I was invited to write a small note for the ABRD 20th anniversary book — and here it is.
I’m genuinely grateful for the invitation, and for the chance to add my voice to a story that has been unfolding for two decades now.
Thank you, Anupam, for opening this door and letting me be part of your celebration. It means more than a formal contribution — it feels like belonging, even if just for a few pages.
When slick city architects from Delhi step into rural India, it’s often like watching someone try to charge their iPhone in a mud hut. Their CAD files are clean, their timelines tight, they arrive with bold visions – and then reality hits. And yet, for those who stay – who don’t flee at the first sign of a missing Wi-Fi signal – something remarkable often happens.
And this was the case with abrd. I first met Anupam Bansal, one of abrd’s founders, around a bonfire at Ken River in remote Mayday Pradesh. I had no idea he was an architect.
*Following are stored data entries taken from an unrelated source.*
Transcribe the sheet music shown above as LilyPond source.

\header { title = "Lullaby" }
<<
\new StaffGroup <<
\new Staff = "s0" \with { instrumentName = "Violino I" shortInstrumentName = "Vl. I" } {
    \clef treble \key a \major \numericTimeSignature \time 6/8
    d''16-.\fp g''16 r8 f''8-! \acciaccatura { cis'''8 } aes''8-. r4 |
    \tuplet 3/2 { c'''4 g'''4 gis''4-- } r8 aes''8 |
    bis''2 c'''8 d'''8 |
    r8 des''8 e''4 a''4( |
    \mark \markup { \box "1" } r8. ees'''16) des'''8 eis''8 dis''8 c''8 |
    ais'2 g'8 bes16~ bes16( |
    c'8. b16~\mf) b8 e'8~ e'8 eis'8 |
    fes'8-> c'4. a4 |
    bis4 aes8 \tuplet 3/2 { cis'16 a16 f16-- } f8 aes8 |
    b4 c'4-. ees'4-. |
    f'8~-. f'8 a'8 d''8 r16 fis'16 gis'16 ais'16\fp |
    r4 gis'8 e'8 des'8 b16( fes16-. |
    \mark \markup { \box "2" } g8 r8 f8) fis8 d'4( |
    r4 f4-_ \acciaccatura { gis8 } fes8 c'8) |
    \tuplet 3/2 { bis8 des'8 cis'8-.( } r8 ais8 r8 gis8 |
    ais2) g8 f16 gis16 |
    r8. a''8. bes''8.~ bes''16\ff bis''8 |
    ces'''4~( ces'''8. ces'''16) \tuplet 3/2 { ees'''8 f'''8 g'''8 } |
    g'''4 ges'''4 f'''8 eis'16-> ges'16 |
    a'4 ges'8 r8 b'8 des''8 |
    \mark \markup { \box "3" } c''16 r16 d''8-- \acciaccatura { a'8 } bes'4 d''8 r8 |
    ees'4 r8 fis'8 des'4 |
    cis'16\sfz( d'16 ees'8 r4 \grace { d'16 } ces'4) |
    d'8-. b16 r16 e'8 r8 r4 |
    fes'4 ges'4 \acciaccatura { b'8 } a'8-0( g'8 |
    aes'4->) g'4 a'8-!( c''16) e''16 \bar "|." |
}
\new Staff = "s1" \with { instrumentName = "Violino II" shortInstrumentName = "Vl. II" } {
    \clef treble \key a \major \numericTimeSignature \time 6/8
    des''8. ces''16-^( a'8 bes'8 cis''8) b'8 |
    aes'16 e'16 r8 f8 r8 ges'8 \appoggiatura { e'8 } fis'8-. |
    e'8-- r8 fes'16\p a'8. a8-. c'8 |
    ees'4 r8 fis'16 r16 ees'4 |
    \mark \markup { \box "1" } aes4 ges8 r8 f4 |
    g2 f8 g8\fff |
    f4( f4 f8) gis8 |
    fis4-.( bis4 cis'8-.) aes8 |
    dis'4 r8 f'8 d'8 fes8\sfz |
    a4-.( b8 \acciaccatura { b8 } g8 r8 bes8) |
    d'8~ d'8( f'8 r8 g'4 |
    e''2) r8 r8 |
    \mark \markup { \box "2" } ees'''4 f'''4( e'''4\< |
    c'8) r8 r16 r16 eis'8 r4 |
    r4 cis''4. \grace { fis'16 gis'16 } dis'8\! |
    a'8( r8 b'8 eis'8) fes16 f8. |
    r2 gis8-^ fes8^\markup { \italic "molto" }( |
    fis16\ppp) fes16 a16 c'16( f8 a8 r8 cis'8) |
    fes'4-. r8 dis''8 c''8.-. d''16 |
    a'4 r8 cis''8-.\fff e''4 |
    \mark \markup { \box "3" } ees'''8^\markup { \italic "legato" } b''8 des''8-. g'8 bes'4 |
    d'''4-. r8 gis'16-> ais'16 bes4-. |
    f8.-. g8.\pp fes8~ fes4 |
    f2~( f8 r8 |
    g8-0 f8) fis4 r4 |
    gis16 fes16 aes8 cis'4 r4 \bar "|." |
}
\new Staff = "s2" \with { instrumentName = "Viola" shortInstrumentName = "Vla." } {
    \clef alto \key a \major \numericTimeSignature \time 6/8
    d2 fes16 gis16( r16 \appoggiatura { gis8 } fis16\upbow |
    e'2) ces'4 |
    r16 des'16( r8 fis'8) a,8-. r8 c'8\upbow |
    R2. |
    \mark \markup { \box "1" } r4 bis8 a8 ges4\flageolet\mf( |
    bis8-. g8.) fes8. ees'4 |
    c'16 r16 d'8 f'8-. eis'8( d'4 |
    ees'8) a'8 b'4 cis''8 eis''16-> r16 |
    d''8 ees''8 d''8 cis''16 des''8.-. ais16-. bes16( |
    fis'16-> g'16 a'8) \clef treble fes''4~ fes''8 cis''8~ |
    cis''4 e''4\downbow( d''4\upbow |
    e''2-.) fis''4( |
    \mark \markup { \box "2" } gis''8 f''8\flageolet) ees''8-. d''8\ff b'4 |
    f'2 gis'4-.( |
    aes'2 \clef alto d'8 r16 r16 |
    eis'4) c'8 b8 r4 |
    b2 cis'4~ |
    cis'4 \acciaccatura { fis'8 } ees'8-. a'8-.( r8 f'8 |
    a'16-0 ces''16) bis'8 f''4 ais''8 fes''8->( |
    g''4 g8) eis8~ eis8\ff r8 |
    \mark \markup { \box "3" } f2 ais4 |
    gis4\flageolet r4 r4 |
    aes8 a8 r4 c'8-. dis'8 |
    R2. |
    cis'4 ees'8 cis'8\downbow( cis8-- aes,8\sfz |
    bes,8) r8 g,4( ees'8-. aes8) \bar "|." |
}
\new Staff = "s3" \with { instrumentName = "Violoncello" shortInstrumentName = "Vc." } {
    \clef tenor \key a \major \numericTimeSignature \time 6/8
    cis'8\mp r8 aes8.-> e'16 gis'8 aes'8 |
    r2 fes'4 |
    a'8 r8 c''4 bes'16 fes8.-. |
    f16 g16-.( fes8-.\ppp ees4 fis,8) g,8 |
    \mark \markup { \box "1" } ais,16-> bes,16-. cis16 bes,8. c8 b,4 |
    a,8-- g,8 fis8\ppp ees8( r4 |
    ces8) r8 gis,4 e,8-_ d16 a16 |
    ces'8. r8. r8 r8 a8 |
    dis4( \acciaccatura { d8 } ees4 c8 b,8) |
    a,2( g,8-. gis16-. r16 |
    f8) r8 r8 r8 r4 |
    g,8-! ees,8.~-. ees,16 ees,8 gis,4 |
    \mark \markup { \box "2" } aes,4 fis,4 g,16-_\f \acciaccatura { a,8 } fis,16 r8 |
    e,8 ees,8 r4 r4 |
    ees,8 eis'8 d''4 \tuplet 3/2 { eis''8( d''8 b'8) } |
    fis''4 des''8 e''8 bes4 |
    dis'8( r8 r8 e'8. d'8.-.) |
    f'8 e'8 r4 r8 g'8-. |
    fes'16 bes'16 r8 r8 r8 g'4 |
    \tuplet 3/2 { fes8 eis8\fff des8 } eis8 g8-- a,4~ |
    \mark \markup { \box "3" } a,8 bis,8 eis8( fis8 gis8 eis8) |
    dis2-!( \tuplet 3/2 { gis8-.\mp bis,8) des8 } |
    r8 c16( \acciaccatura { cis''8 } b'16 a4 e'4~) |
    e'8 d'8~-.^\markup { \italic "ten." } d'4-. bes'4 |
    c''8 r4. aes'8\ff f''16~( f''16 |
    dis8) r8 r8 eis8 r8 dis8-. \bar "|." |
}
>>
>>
Weeks later, long after the fire had died out and he’d made a quiet visit to Janwaar – the village I was working in – an email landed in my inbox. No pomp, just purpose. He casually mentioned he was an architect and offered to help. No pitch deck. No fee. Just a simple gesture toward something far bigger: turning a forgotten village into something a little less forgotten.
It wasn’t charity. It wasn’t heroism. It was curiosity mixed with conviction – the kind you don’t often find in people used to drawing lines on city maps. Anupam’s CAD files and excel sheets met cow dung reality and made something out of it.
He didn’t retreat into his urban bubble or observe from a polite distance. Instead, he dove right in – connecting with the villagers, soaking in their stories, and letting the land speak for itself. Every time he visited, he’d hop on one of my old Royal Enfields, kick it into gear, and disappear into the rugged landscape – dust in his wake, curiosity in his eyes.
Anupam ‘translated’ skatepark plans from foreign design studios in local language and guided the workers in a meaningful way. He spent his time with masons and labourers who hadn’t read Le Corbusier but knew exactly how to mix the concrete that wouldn’t crack under the heat. He sketched plans on a piece of paper, double-checked the procedures on a daily basis, traded in some projects concrete for mud blocks or bamboo. And he supported the villagers in using local materials – they needed areas that stayed cool at noon and dry in the rain.
He watched how design had to be flexible, and how “deadlines” bowed to harvests and festivals. What he gained was not just functioning projects but a deeper understanding of context – a kind of wisdom no studio critique ever taught him.
This is what urban architects in India can learn when they embrace the chaos of the countryside: that design isn’t just about structure, it’s about humility. When they trade ego for empathy, efficiency for adaptability, and speed for dialogue, they not only get the project done – they grow as human beings. And sometimes, they even forget to miss the Wi-Fi.